*** The data ***

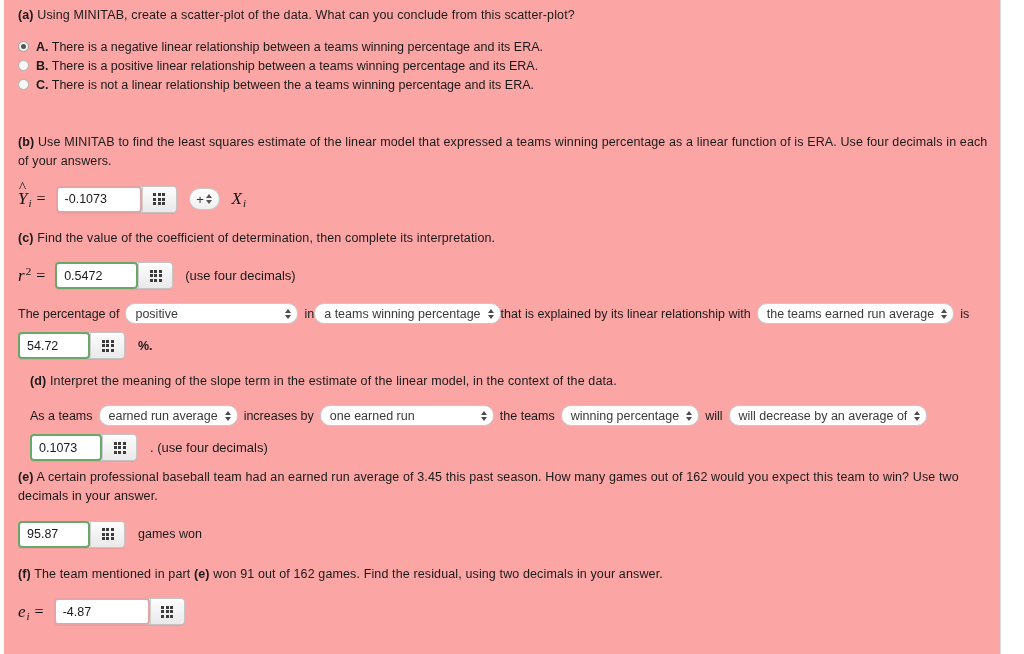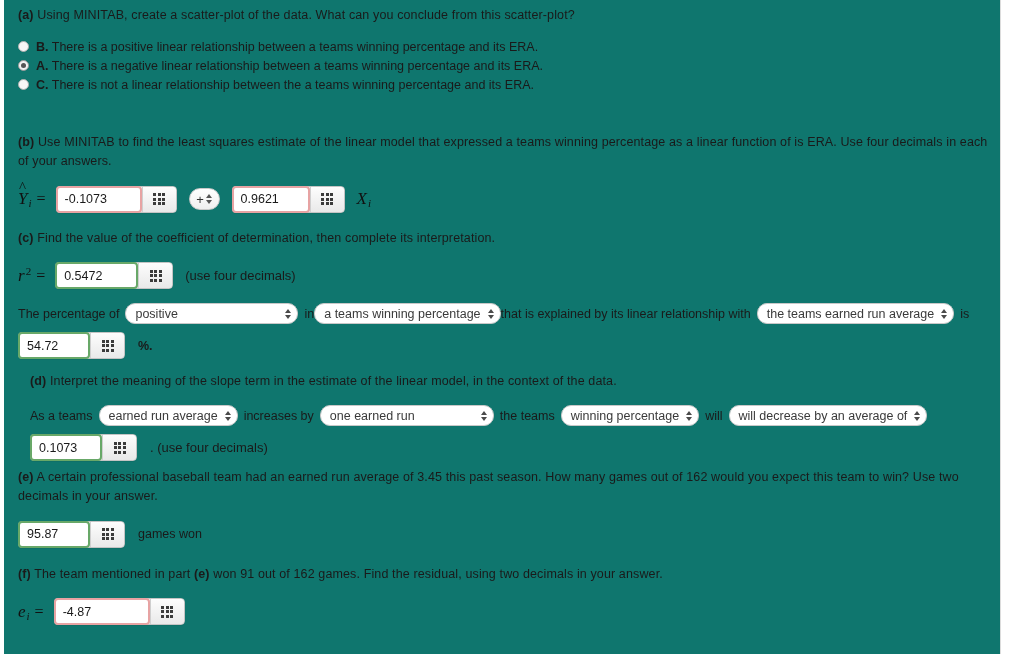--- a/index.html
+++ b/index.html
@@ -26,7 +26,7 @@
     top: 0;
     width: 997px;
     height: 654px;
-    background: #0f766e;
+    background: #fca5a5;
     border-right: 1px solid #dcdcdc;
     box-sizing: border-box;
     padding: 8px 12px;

***
*** The data ***

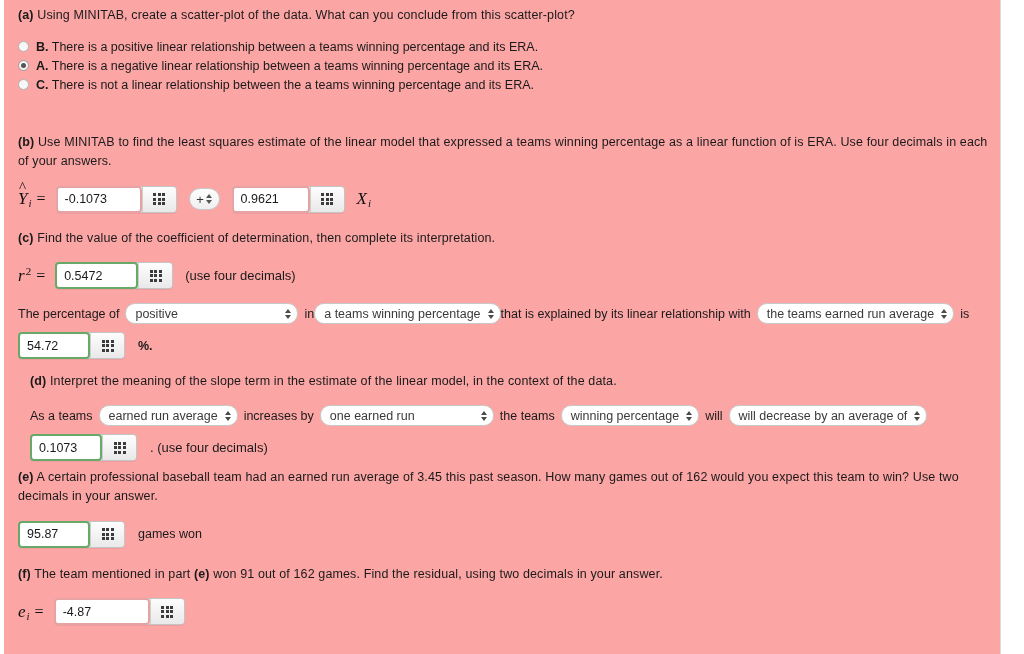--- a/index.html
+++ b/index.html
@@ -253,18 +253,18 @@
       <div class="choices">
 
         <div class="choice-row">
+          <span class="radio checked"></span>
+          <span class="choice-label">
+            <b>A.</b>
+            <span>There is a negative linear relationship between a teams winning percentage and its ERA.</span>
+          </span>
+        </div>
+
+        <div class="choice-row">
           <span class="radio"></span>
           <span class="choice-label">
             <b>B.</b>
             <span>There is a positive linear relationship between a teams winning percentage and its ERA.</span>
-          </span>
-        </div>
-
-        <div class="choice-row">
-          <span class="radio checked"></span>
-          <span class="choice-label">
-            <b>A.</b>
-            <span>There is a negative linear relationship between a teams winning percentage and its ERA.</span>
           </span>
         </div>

***

Only lines that hold the string "linear" belong in the answer, so copy every one of them from the records.

Solution for this exercise
+            <span>There is a negative linear relationship between a teams winning percentage and its ERA.</span>
             <span>There is a positive linear relationship between a teams winning percentage and its ERA.</span>
-            <span>There is a negative linear relationship between a teams winning percentage and its ERA.</span>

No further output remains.